- **About this exercise**
Reproduce the DocuPanda workflow guide below word for word, in full.

- **Passage for review**

Upload and classify a document, and then standardize for certain classes, all in a single POST request using workflows.
This guide demonstrates how to use DocuPanda's workflow feature to classify and standardize documents. We'll walk through the process of defining a workflow, uploading a document, and retrieving the classification and standardization results. This example is in Python, but the same concept applies to other programming languages.
Prerequisites
Before you begin, make sure you have:
- A DocuPanda API key
- Python 3 installed
Authentication
Every request to DocuPanda needs to include an API key. You can obtain your API key by signing up and going to your account settings page.
Step 1: Define a Workflow
First, we'll define a workflow that includes a classification and standardization step. This workflow will be applied to the documents we upload.
import requests
API_KEY = "YOUR_API_KEY"
APP_URL = "https://app.docupanda.io"
CLASS_ID = "YOUR_CLASS_ID"
SCHEMA_ID = "YOUR_SCHEMA_ID"
HEADERS = {"accept": "application/json", "content-type": "application/json", "X-API-Key": API_KEY}
def post_workflow():
url = f"{APP_URL}/workflow/on-submit-document"

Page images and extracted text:
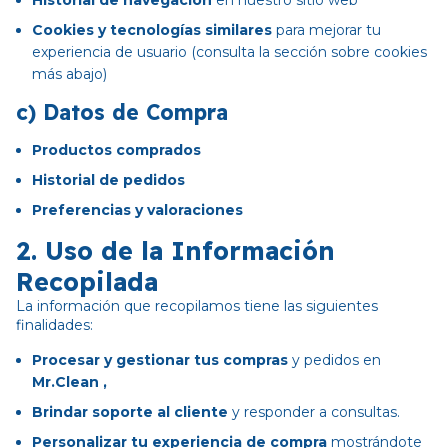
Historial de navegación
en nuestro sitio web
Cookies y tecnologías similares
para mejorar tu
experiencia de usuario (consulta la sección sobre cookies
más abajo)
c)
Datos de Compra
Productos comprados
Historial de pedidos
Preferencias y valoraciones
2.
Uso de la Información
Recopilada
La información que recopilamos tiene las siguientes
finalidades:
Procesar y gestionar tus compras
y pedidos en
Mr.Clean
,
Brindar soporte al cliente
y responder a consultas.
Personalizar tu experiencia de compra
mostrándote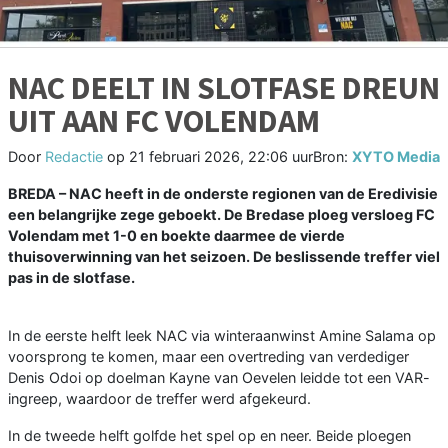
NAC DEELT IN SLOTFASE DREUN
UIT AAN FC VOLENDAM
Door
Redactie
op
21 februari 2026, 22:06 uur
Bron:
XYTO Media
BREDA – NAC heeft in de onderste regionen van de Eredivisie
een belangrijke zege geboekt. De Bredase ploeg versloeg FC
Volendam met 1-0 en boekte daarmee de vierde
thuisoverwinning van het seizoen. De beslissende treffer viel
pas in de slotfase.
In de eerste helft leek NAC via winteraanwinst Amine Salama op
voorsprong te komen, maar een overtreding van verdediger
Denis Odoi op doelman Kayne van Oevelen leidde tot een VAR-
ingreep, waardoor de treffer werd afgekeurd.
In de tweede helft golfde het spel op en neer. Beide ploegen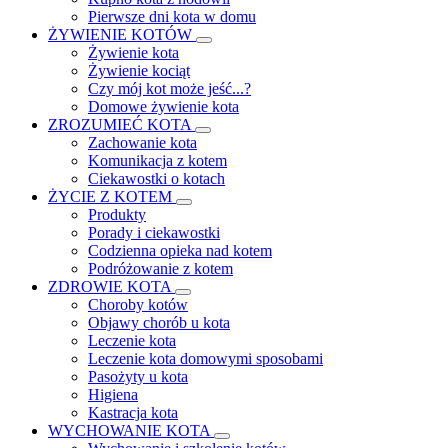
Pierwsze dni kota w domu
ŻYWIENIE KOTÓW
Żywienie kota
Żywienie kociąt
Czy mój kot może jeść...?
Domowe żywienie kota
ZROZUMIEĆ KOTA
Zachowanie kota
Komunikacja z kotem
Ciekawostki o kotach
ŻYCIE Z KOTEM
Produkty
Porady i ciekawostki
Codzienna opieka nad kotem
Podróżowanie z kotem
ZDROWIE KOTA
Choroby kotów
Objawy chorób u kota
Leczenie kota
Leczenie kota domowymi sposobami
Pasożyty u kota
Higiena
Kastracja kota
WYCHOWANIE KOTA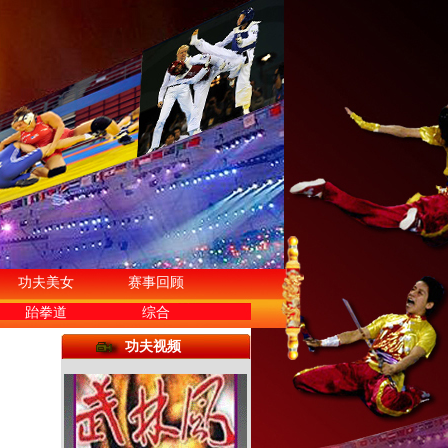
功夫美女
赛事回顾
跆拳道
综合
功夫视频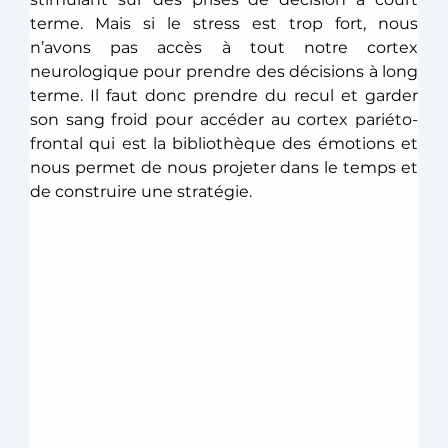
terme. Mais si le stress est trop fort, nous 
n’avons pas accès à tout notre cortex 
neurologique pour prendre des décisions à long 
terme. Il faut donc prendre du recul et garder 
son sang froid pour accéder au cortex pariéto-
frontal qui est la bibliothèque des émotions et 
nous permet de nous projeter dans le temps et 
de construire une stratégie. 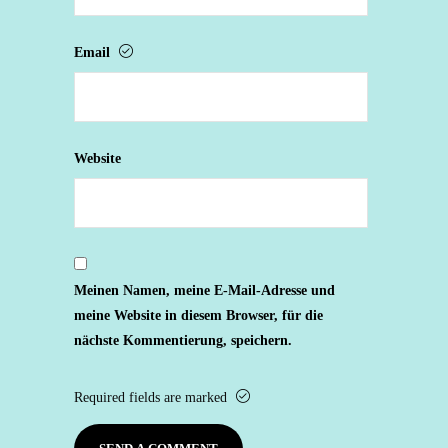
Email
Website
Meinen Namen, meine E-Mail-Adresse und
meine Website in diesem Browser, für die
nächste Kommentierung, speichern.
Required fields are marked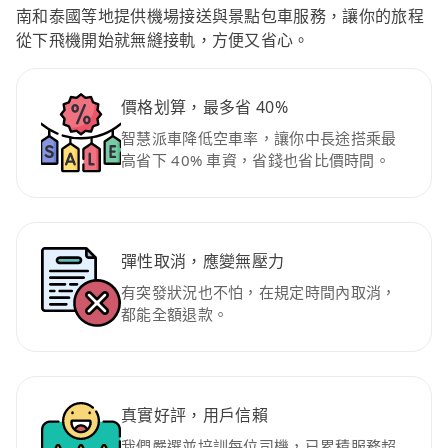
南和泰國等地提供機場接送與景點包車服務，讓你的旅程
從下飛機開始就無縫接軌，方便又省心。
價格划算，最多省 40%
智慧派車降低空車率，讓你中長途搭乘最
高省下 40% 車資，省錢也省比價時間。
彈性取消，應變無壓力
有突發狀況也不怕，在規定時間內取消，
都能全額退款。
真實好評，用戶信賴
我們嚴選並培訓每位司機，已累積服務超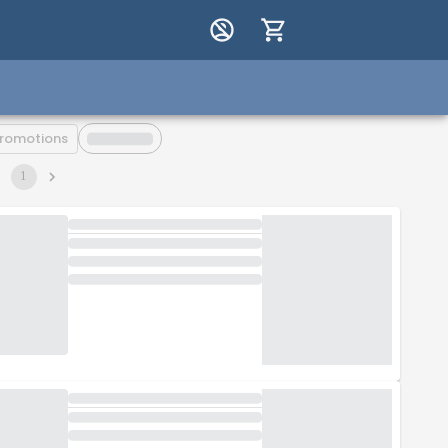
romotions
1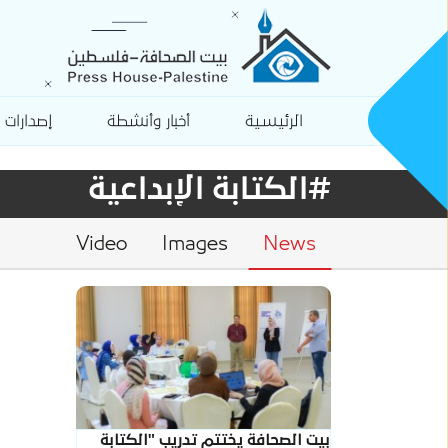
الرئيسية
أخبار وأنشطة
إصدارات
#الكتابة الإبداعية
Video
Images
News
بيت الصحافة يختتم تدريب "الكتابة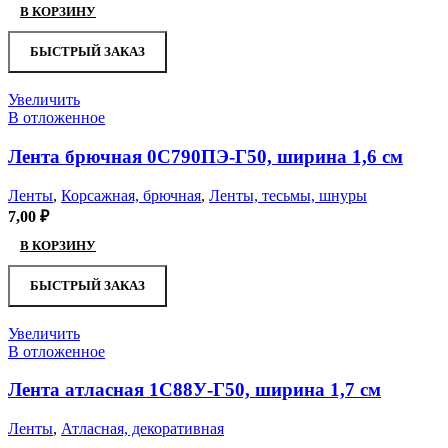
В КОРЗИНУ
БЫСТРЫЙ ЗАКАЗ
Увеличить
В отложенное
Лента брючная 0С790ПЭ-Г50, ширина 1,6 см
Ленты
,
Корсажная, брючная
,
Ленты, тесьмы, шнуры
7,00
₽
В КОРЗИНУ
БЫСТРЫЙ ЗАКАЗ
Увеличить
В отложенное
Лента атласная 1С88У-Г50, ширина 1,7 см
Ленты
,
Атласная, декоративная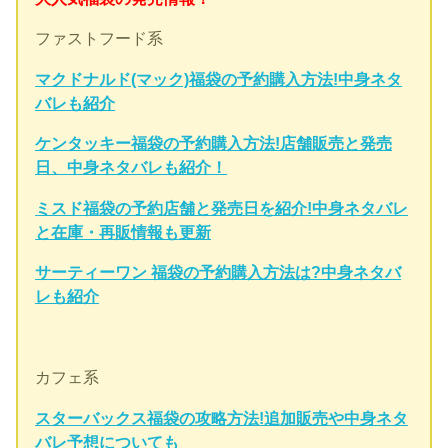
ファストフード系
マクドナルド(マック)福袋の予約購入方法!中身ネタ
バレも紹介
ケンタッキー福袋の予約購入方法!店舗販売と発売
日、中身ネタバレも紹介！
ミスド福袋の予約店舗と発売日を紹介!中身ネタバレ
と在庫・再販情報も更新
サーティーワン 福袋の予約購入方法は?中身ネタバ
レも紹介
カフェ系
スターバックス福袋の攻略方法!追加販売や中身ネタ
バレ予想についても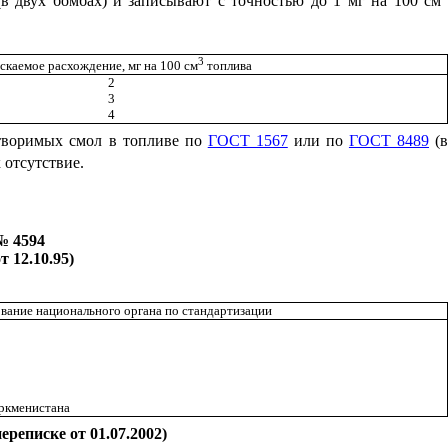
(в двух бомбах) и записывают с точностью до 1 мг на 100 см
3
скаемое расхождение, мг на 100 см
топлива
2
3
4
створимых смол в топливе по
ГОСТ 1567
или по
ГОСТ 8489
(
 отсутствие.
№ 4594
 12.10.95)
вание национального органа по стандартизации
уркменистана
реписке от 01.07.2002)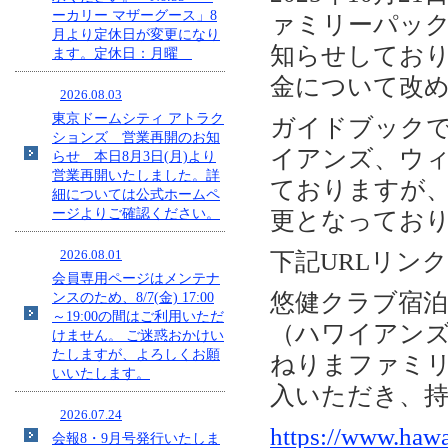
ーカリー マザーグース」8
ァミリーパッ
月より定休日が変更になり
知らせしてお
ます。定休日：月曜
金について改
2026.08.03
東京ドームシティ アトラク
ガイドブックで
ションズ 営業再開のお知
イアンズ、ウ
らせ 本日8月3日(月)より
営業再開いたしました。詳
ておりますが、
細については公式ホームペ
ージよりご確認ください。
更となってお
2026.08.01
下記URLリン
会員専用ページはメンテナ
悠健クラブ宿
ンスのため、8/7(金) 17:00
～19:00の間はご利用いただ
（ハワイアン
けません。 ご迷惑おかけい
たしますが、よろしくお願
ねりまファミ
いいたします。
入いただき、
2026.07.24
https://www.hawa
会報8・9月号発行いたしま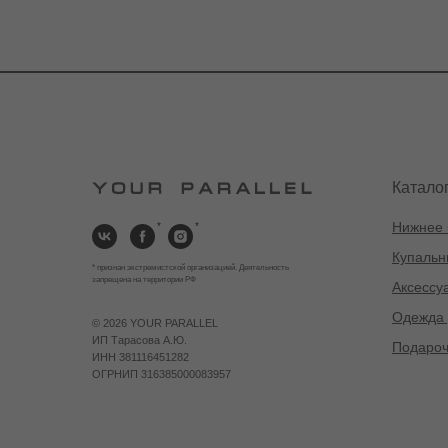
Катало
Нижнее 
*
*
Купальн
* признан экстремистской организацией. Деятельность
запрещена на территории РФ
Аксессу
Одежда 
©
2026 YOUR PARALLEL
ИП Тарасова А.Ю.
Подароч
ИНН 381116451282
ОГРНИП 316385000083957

- **Response**
Upload and classify a document, and then standardize for certain classes, all in a single POST request using workflows.
This guide demonstrates how to use DocuPanda's workflow feature to classify and standardize documents. We'll walk through the process of defining a workflow, uploading a document, and retrieving the classification and standardization results. This example is in Python, but the same concept applies to other programming languages.
Prerequisites
Before you begin, make sure you have:
- A DocuPanda API key
- Python 3 installed
Authentication
Every request to DocuPanda needs to include an API key. You can obtain your API key by signing up and going to your account settings page.
Step 1: Define a Workflow
First, we'll define a workflow that includes a classification and standardization step. This workflow will be applied to the documents we upload.
import requests
API_KEY = "YOUR_API_KEY"
APP_URL = "https://app.docupanda.io"
CLASS_ID = "YOUR_CLASS_ID"
SCHEMA_ID = "YOUR_SCHEMA_ID"
HEADERS = {"accept": "application/json", "content-type": "application/json", "X-API-Key": API_KEY}
def post_workflow():
url = f"{APP_URL}/workflow/on-submit-document"